Les mémoires de Joseph Fouché, ministre de la police sous le Directoire, l'Empire, puis la Restauration, sont en deux parties d'intérêt inégal. J'ai malheureusement lu la première partie il y a deux ans, puis je n'ai que récemment trouvé le courage de lire la deuxième, qui me semblait bien moins intéressante. Mes souvenirs seront donc assez succincts.
A propos de l'édition d'Arlea : ce n'est pas une édition scientifique. Vous trouverez donc une préface intéressante d'Edwy Plenel, qui constitue une assez bonne mise en perspective, mais pas d'index (ce qui serait fort utile) ni, surtout, de notes de bas de page.
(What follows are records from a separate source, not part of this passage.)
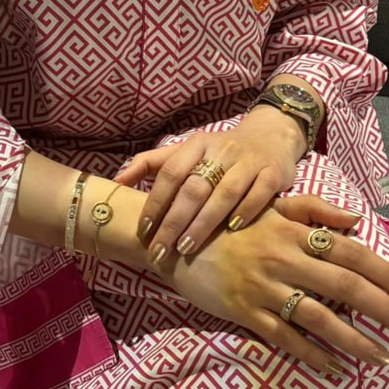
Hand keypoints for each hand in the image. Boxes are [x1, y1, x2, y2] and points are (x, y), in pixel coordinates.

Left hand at [117, 107, 305, 264]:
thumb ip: (151, 164)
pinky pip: (258, 194)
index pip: (170, 173)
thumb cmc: (220, 153)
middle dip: (174, 222)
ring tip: (187, 248)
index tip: (143, 230)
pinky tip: (231, 230)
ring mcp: (248, 161)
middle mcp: (221, 150)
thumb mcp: (186, 151)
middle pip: (193, 188)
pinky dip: (245, 212)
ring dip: (204, 222)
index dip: (155, 202)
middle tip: (160, 251)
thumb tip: (116, 181)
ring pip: (224, 193)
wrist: (271, 136)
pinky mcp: (272, 173)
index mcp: (196, 144)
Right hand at [160, 195, 388, 373]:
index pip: (349, 251)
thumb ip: (313, 210)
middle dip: (383, 310)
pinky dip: (311, 355)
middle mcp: (282, 258)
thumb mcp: (269, 208)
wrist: (175, 240)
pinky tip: (333, 368)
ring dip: (355, 340)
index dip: (383, 271)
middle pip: (344, 286)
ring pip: (319, 318)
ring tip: (381, 357)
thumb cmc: (227, 224)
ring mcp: (262, 288)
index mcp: (292, 231)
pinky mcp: (243, 312)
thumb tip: (356, 221)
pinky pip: (284, 338)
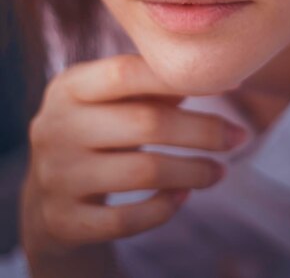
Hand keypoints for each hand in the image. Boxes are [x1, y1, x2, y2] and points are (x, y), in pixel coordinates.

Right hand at [21, 54, 247, 262]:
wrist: (46, 191)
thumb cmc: (97, 128)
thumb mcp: (111, 99)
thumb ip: (153, 85)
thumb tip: (217, 75)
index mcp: (69, 86)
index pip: (127, 72)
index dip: (180, 76)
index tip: (230, 83)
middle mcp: (56, 127)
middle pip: (146, 123)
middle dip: (203, 131)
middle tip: (239, 137)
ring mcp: (56, 175)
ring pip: (143, 172)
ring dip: (194, 172)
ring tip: (220, 171)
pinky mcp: (63, 220)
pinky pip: (127, 220)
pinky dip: (164, 208)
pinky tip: (184, 196)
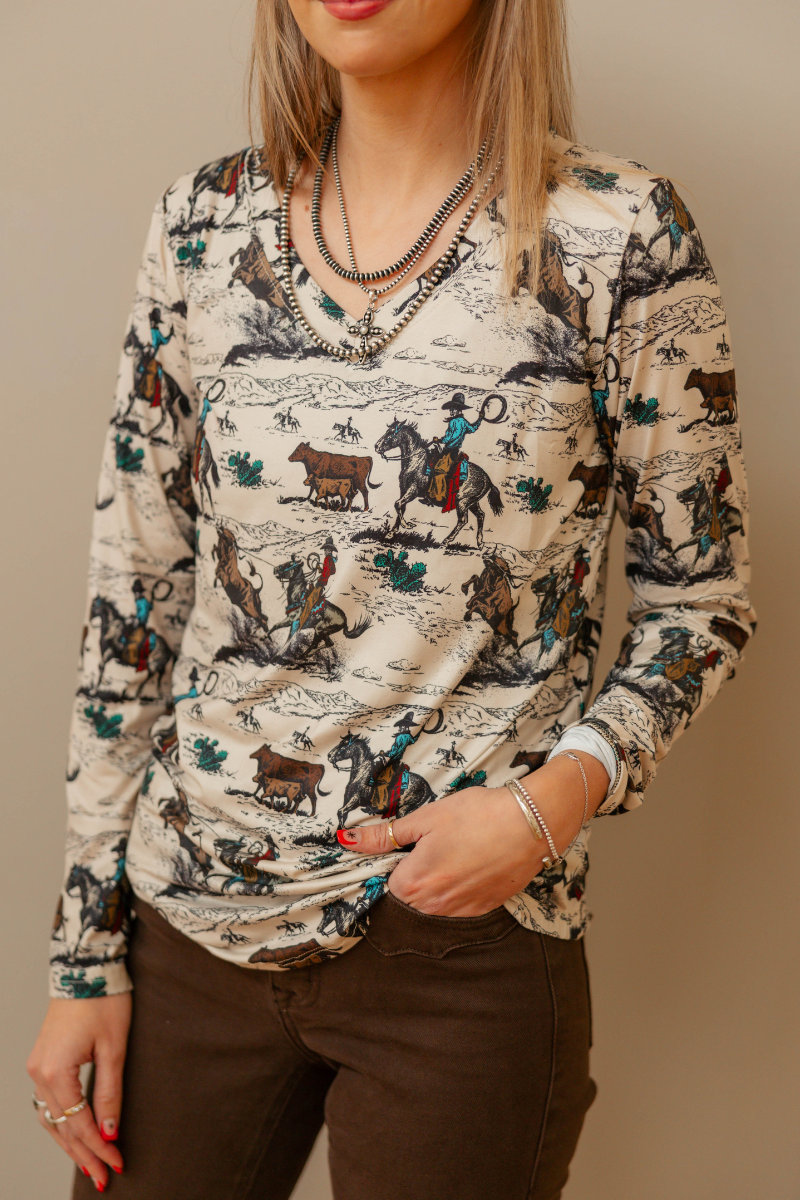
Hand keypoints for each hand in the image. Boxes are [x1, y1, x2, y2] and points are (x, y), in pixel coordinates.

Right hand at [27, 993, 130, 1190]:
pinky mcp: (43, 1060)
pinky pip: (49, 1103)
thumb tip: (110, 1131)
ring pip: (51, 1119)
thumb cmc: (104, 1000)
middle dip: (84, 1153)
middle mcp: (39, 1073)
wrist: (86, 967)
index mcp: (55, 1072)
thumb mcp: (114, 1049)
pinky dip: (63, 1122)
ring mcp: (37, 1067)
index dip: (99, 1147)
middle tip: (105, 1177)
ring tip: (92, 1165)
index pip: (78, 1124)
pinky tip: (76, 1135)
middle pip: (61, 1127)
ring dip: (71, 1143)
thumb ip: (110, 1092)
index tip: (118, 1164)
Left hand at [336, 751, 608, 916]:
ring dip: (435, 885)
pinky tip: (471, 864)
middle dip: (412, 876)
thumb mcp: (425, 818)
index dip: (393, 863)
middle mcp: (434, 906)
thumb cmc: (477, 815)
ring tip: (455, 852)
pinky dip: (458, 890)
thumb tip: (347, 840)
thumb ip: (385, 835)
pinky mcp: (484, 909)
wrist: (530, 824)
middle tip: (433, 846)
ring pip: (433, 906)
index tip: (407, 846)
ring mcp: (461, 912)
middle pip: (408, 898)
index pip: (385, 885)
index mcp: (414, 883)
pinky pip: (458, 907)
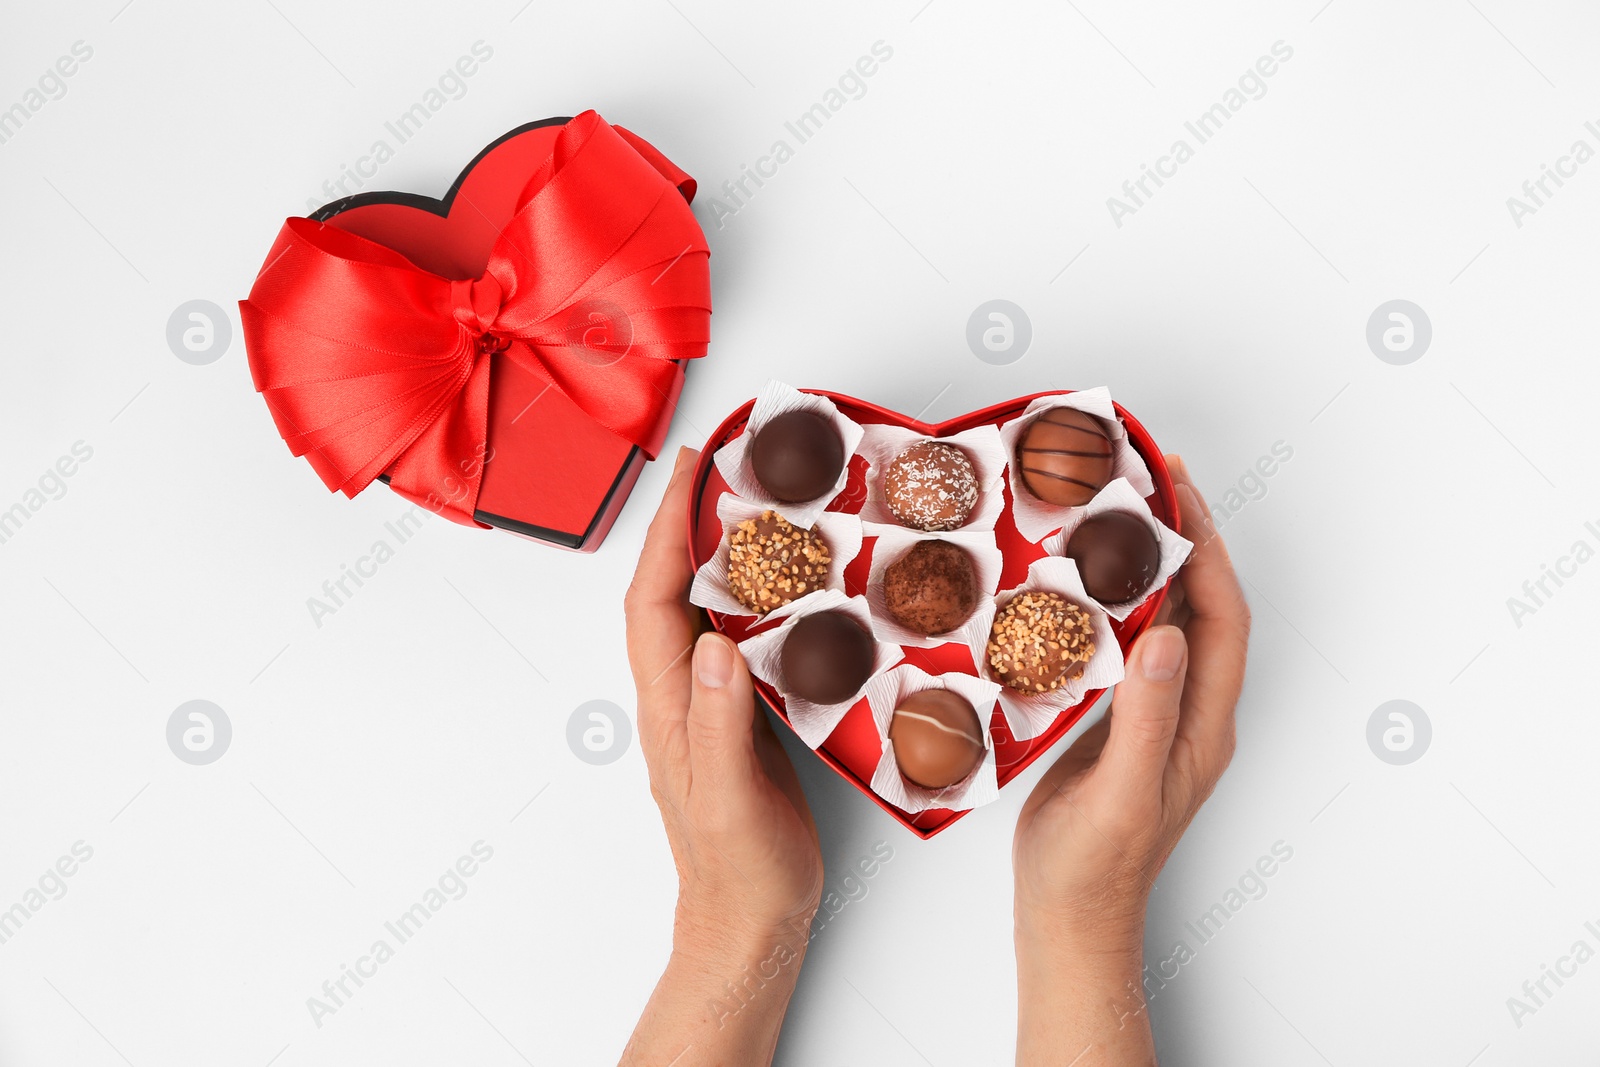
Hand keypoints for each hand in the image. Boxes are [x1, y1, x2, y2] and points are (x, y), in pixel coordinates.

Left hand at [621, 447, 821, 1065]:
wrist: (749, 923)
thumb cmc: (741, 873)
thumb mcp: (734, 802)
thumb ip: (722, 724)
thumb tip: (715, 645)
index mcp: (670, 707)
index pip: (654, 600)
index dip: (666, 531)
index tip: (691, 471)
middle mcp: (681, 695)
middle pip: (668, 589)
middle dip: (684, 520)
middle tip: (721, 464)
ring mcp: (707, 705)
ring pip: (699, 609)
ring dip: (714, 550)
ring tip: (751, 501)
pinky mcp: (739, 718)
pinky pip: (737, 638)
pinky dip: (751, 596)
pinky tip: (784, 582)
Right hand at [1012, 455, 1249, 1063]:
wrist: (1069, 916)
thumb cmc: (1094, 869)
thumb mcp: (1122, 793)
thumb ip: (1147, 715)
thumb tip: (1167, 634)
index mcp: (1203, 724)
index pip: (1221, 616)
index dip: (1205, 547)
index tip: (1174, 488)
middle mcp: (1188, 710)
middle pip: (1200, 603)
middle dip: (1181, 535)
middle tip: (1144, 475)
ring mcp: (1155, 714)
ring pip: (1163, 618)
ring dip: (1145, 561)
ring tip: (1110, 508)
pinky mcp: (1118, 720)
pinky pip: (1125, 643)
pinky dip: (1109, 600)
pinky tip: (1076, 580)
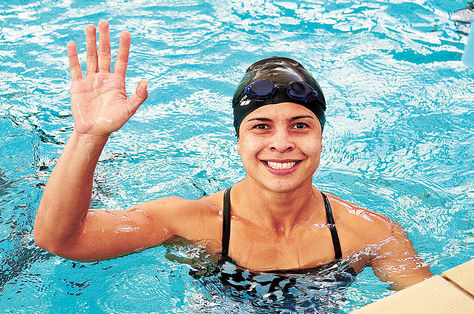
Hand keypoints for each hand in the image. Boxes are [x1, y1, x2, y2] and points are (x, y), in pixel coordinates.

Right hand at [67, 20, 147, 137]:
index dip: (123, 47)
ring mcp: (91, 80)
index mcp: (117, 82)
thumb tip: (146, 81)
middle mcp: (104, 78)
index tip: (125, 33)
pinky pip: (75, 68)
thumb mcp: (129, 110)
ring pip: (91, 57)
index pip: (121, 60)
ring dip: (90, 42)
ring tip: (90, 27)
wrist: (94, 132)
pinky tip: (72, 44)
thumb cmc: (113, 122)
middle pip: (105, 54)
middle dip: (105, 39)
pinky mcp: (78, 85)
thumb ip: (139, 96)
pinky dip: (73, 56)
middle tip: (104, 22)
Heureusement, venant de lire le premier tome des mémoires de la comtesse de Boigne, qui donne l'éclairage vu depuis les nobles émigrés, j'ai un peu mieux suivi la deuxième partie.
La première partie commence par une charge contre la société d'Ancien Régime, avec cet argument : quelques abominations qu'ait enfanté la Révolution, elle a mis à bas un monde pourri que nul ne regrette. Fouché revient sur son rôle dans la Terreur, et développe souvent l'argument selon lequel sans lui, tout aurait été bien pire. Il développe beaucoup la période du consulat, et ce qu'il savait de la vie des salons grâce à des informateurs parmi lesquels il compta... Joséphine. Puis sur sa rapide disgrâce, car il s'était compromis avec les mauvaises personnes (à l'en croire). On trouve de discrètes piques contre Talleyrand, et beaucoup de mépris pour les royalistes, qu'ils soient en exil ou grâciés.C'est probablement lors de cette disgrâce que Fouché trouva le temps de rédiger cette première partie, fascinante sur le passage de la Révolution à l'Empire.
La deuxième partie court jusqu'aux Cent Jours et à leur dénouement. Elle m'a passablement ennuyé, et l'on se pose à bon droit des questions sur son authenticité, même si Fouché rapporte parfois des mots (notamment une pique contre Carnot) que lui seul a pu connaître... A moins qu'il ne s'agisse d'invention. Toujours est-il qu'on a ici un récit des difficultés croissantes de Bonaparte, avec un Fouché qui, écrivant rétrospectivement, se donne pour plus lucide et pour plus influent qu'il ne dut l'être - sur l'air du "je lui avais pourtant dit cent fois". Et certains passages, comme son évasion rocambolesque alors qu'on est venu l'arrêter lors des Cent Jours, semblent un peu trop beaux pour être vrais. Là où la première partie ambitionnait de porter un discours sur l'Histoire, la seconde se perd quelque peu dans le narcissisme : moi, Fouché, en dialogue avec la grande Histoire.